BRIDGEPORT—The Feast Day of St. Francis Xavier was December 3, and ordinarily, it might be a day to celebrate one of the most important missionaries in the history of the Catholic Church.
And it certainly was that. But for a select group of people, it was also a day to learn, listen and take action.
On this saint’s feast day, members of the St. Francis Xavier Fund for Missionary Parishes committee took a whirlwind tour of three parishes benefitting from the fund. Throughout the day, committee members were able to see the work the fund had already accomplished, and what work still remained.
The committee’s first stop was St. Mary Roman Catholic Church in Bridgeport. Father Rolando Torres, the parish’s pastor, gave committee members a tour of the parish’s facilities, including the adoration chapel, the religious education spaces, the rectory and the sanctuary itself.
According to Father Torres, the St. Francis Xavier Fund was instrumental in upgrading the parish office’s technology. This was done through a technology and communications grant provided by the fund.
Father Torres mentioned the main challenge the parish was facing at that moment was space. Many children had signed up to take religious education classes, but some had to be turned away simply because the parish didn’t have the space to accommodate them all.
An “easy” fix might be to hold the classes on multiple days throughout the week. But Father Torres noted the community St. Mary’s serves is largely one of immigrants. According to him, parishioners are usually working Monday through Saturday. As a result, Masses, religious education and nearly everything else the parish offers needed to be accomplished on one day: Sunday.
Following the tour of St. Mary’s, committee members attended Mass at St. Augustine Cathedral. The cathedral and its sister parish, St. Patrick Church, are two other communities that benefit from the St. Francis Xavier Fund. Mass was concelebrated by Father Juan Gabriel Acosta, pastor of The Cathedral Parish, and Father Aberlardo Vasquez, pastor of St. Charles Borromeo Parish.

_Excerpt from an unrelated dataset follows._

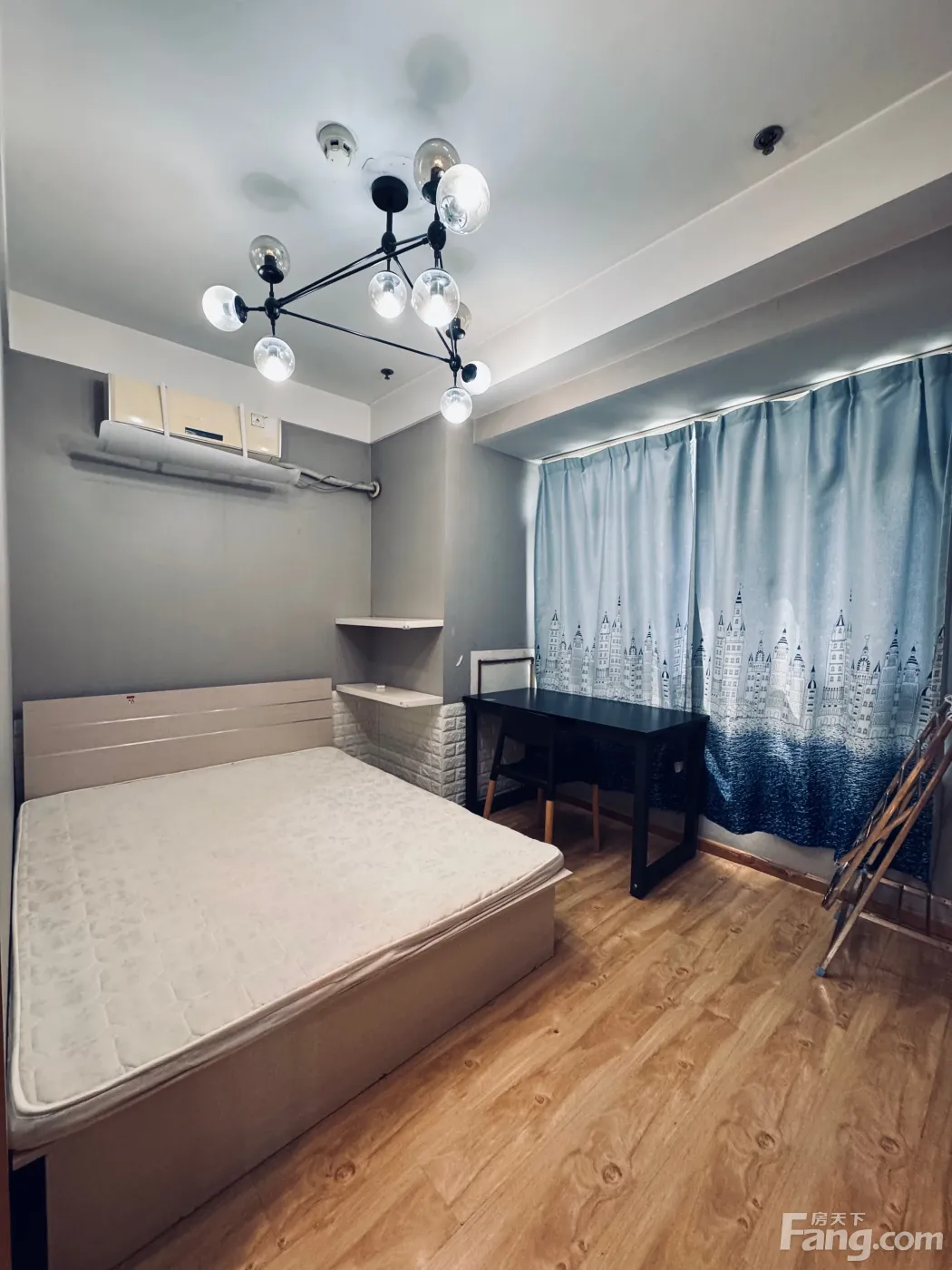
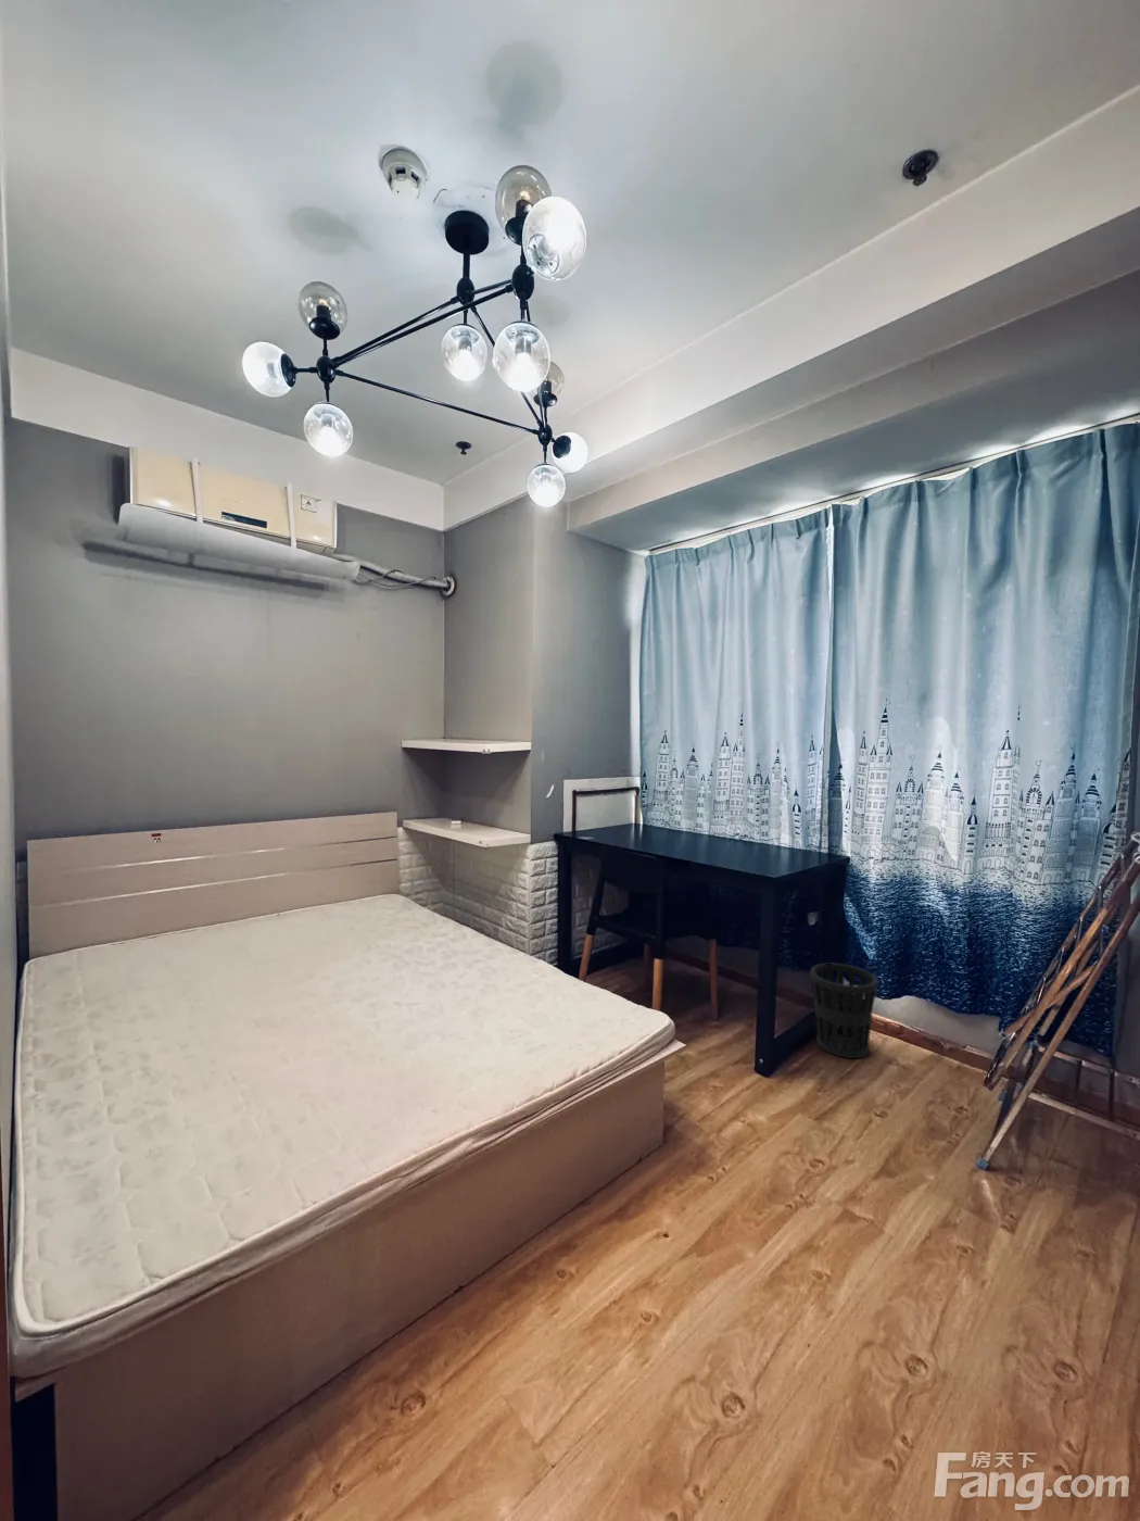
+ wastebasket [808,963,878,1059]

After Mass, many of the St. Francis Xavier Fund committee members gathered at St. Charles Borromeo Parish, where Father Vasquez hosted lunch for them and several clergy members, including Father Acosta, Fr. Alexis Moronta of St. George Parish, and Father Ivanildo Dos Santos and Deacon David Rivera, both of St. Charles.
The lunch was an opportunity for those brought together by the fund to discuss their successes, their challenges and the work that still needed to be done.
Brian Young, one of the co-founders of the St. Francis Xavier Fund, reaffirmed his commitment to the fund’s mission. To him, the fund’s mission was twofold, and required collaboration. It was the priests’ obligation to bring people into the pews, and it was the committee’s obligation to make sure the pews—and other parish needs—were there when the parish community needed it.
But one other key element to the St. Francis Xavier Fund is collaboration and connection among brothers and sisters in Christ. According to many of the fund’s committee members, it does no good to just write a check and send it to a parish in need. Donors need to understand what challenges parishes face, and as a result, they can understand where their efforts are needed most.
This was echoed by Father Moronta, another missionary parish pastor. He said he was “sick” of emails, and thought connection and progress were best fostered by having conversations and understanding the person on the other side.
But if the lunch between those connected by the St. Francis Xavier Fund was any indication, collaboration and kinship is something they have in abundance. And it was clear they were committed to making their connection to each other not only continue, but flourish, in the years to come.